Isso se manifesta de muitas maneiras, ocorrendo não só dentro da organização dos jogos, mas também na lanchonete que lucra com os alimentos vendidos para a torcida, na loja que vende a chuteira para o atleta ou até mesmo nas costureiras do bairro que produzem os uniformes, criando uma rede de geração de renda e desenvolvimento local. A Uniex, para exemplificar, é uma importante marca para os jogadores e um símbolo respeitável de algo que cresceu devido ao futebol de várzea e hoje é referência nesse meio.
Barcellos completa: “A Uniex também começou ‘ali’, patrocinando os times varzeanos.

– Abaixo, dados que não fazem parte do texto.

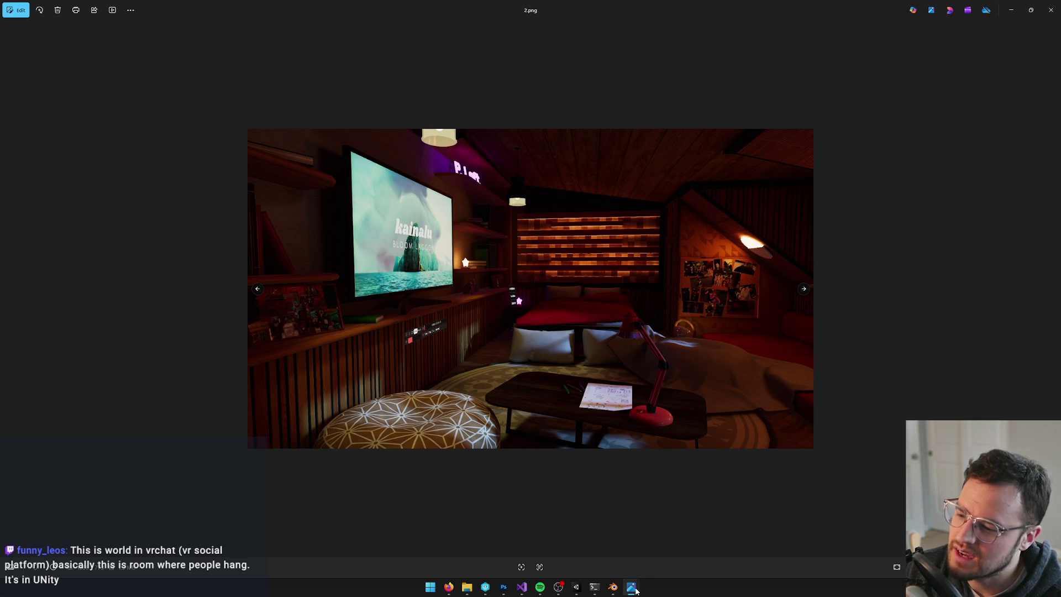
click(665, 547)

Depois ela teve a chance de patrocinar o time Audax, de Osasco, quando ele disputou a final do paulista e dali pra frente ela se tornou a ‘Nike da ‘quebrada’. Hoje quando você pega os maiores times que têm na periferia, todo mundo tem o uniforme da Uniex e é uma marca nacional, que às vezes contrata as próprias costureiras da quebrada”.

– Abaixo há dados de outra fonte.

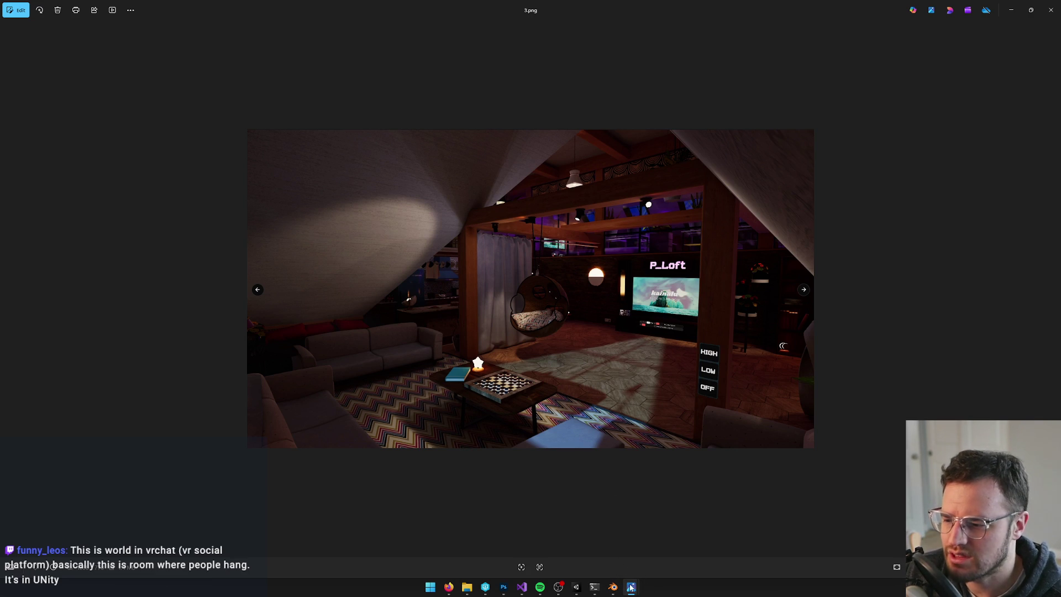
mouse_move(631, 587)
mouse_move(763, 537)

Pensar a criação de redes rentáveis e circulares é uma característica da identidade periférica, que desenvolve ferramentas para possibilitar a distribuição de renda no território e fomentar o crescimento da economia de formas transversais.
Futebol de várzea fortalece identidade e gera mercado de uniformes de times periféricos
Transformando a realidade
Para além de tudo o que já possibilita, o futebol varzeano também tem um papel fundamental no futuro de jovens e no desenvolvimento de suas carreiras, pois possui também o aspecto de impulsionar e abrir caminhos para os atletas.
Regularmente, praticantes são avaliados por olheiros que podem influenciá-los a dar continuidade no esporte não só na várzea, mas em times de base e possivelmente alcançarem times oficiais do País.
Rhuan Sales, jogador do sub-21 pelo time “Andreense”, declara que o futebol é sua paixão e por isso ele se ocupa com esse esporte. Além disso, o jogador declara a divulgação de grandes competições de várzea como uma impulsionadora da periferia, pois traz um outro olhar para a região, fazendo com que seja minimamente valorizada. “É algo que vem passando de geração em geração e nunca perdeu a força”, afirma.
Nessa perspectiva, Alex assegura a importância dos torneios e competições, porque servem como uma alavanca para os bairros e municípios que permanecem firmes, por vezes, devido aos recursos que a várzea futebolística traz para o território. Ele conta que a resistência dos times de várzea é aquilo que solidifica esse esporte dentro das comunidades.
“Não tem investimento público, não tem investimento da CBF, nem do Ministério da Cultura, dos Esportes ou da Secretaria de Esportes. Hoje, você tem lugares que permanecem muitas das vezes com as associações de bairro ou CECs, que são Centros Esportivos Comunitários, que podem receber emendas parlamentares”.
A várzea emerge como um movimento multifuncional que vai além do esporte, proporciona transformações econômicas, promove a interação social, construção de equipes e fortalecimento comunitários. A interseção desses elementos cria uma rede de benefícios, não apenas no aspecto recreativo, mas também no fortalecimento dos laços sociais e na promoção de identidade e fortalecimento cultural.